The words didn’t make sense to me at first.
“Remove me?” I repeated.
“What?” I whispered.
“You will leave the pack,” she continued, her tone calm, final. “Immediately.”
The world tilted.
“Leave?” My voice cracked. “Where would I…?”
“The human world.”
The crowd erupted again in shock and confusion. I barely heard them.
The human world?
I had never…I couldn’t…
“No,” I said, shaking my head. “No, I can’t just go there. I don’t know anything about…”
“It is not a request,” she said.
“You will be safer there,” she added. “Away from the bond. Away from the instability it creates.”
Safer?
This didn’t feel like safety; this felt like being erased.
“They can’t do that.”
The low voice came from behind me.
I turned.
It was Noir. His expression had changed.
The control was still there…but beneath it… something darker stirred within him.
“They can,” Silvia replied calmly. “And they will.”

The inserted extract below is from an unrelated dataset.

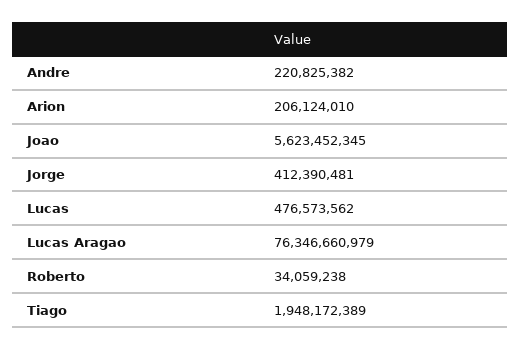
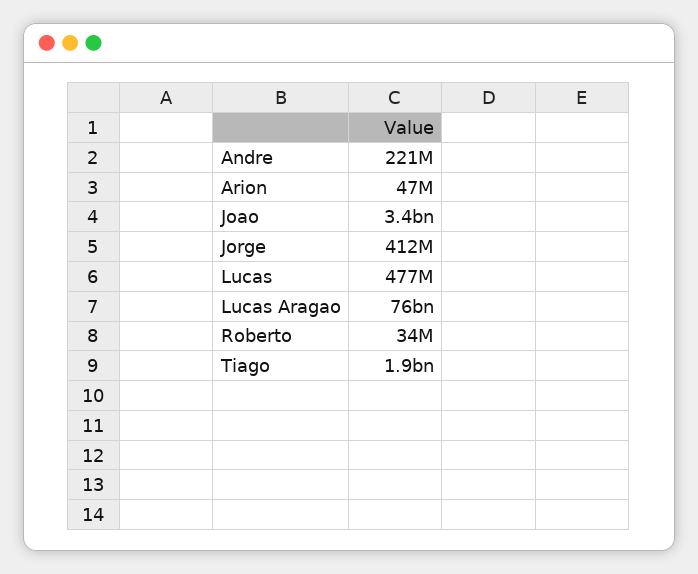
Arion: 206124010 -> 47000000
Joao: 5623452345 -> 3400000000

Tension filled the air immediately.
“Then I’m going with her.” The words dropped like thunder.
The entire clearing froze. Even Silvia looked surprised.
“Noir…” the second Alpha started.
“You will do no such thing,” Silvia cut in sharply.

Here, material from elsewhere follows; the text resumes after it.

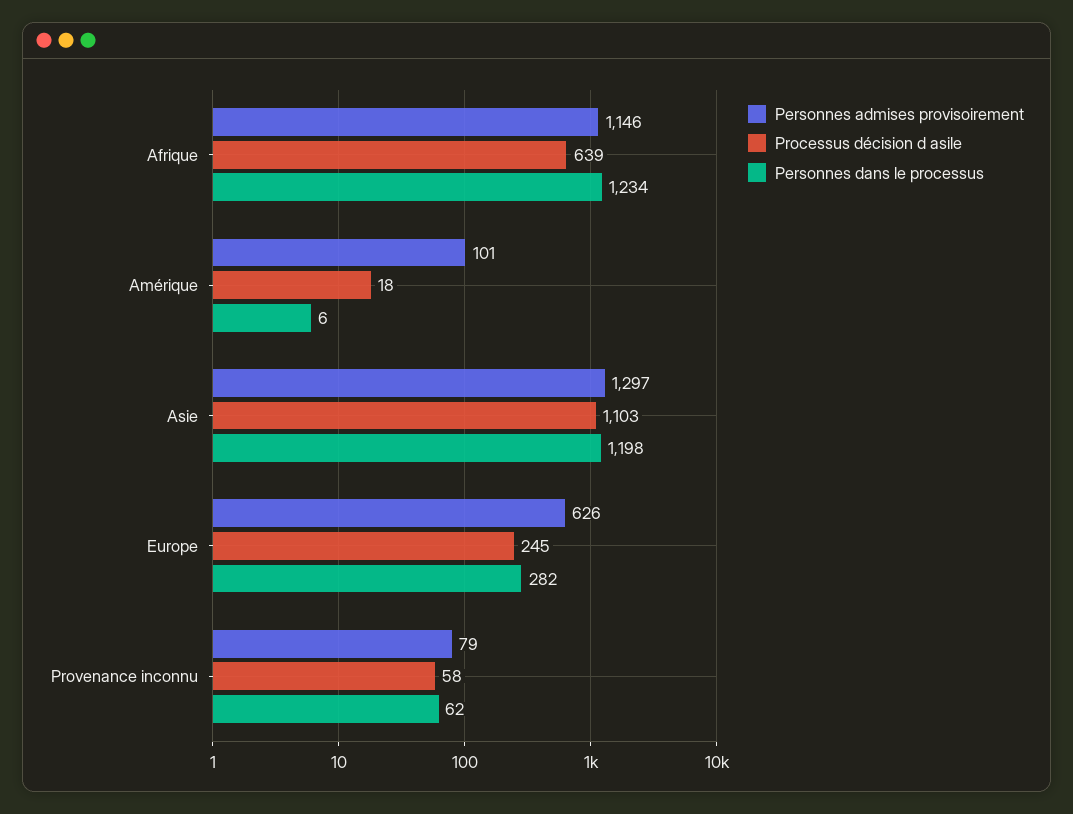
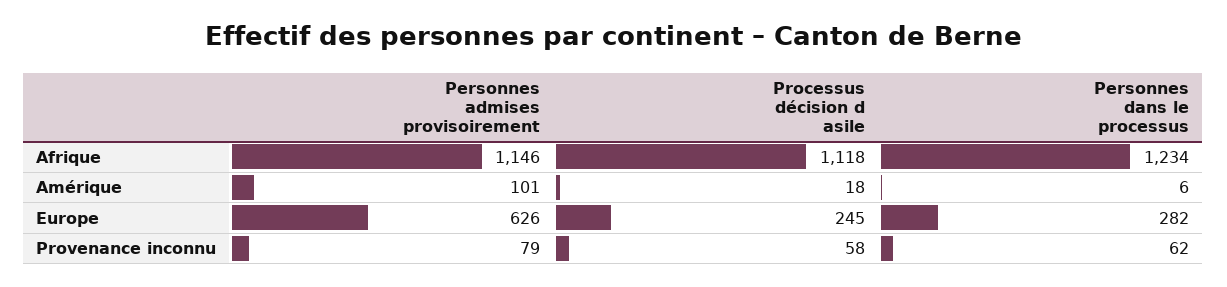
Processus décision d asile, Afrique: 639 -> 1118
Personnes admises provisoirement, Asie: 1297 -> none
Processus décision d asile, Asie: 1103 -> none
Personnes dans le processus, Asie: 1198 -> none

“I’m not asking for permission,” Noir said.
Power surged in the air again. It was thick and suffocating.
“You will not abandon the pack for this,” she said, her voice hard now.
“I am not abandoning anything,” he replied. “I’m protecting what’s mine.”
Mine. The word sent a strange, confusing pulse through my chest.
“No,” I said immediately, shaking my head. “No, you’re not coming with me. I didn’t agree to any of this. I don’t want…”
“You don’t get to decide that,” he said.
Something snapped inside of me.
“I always get to decide what happens to me!” I shot back, my voice breaking under the weight of everything crashing down at once.
Silvia watched me carefully. And then…
“You leave at dawn,” she said.
Dawn.
That was only hours away. Is my life some pedal? Everything I had ever known, every pain, every memory, every piece of my life—
Gone.
Just like that.
“And she will not go alone,” Silvia added.
My head snapped up.
“What?”
A slow, deliberate pause followed.
As if she understood exactly what she was about to do. Exactly what it would cause.
And then she continued… “One of them will go with her.”
My pulse pounded in my ears.
One of them?
Which one?
Why?
And, most importantly, what did that mean for me?
I looked between them.
Noir.
The second Alpha… tense, resisting.
The third…
Still watching me. Still too quiet and unreadable.
Silvia’s voice cut through the air one more time.
“The decision,” she said, “will be made before sunrise.”
My breath caught.
And just like that…
My fate no longer belonged to me at all.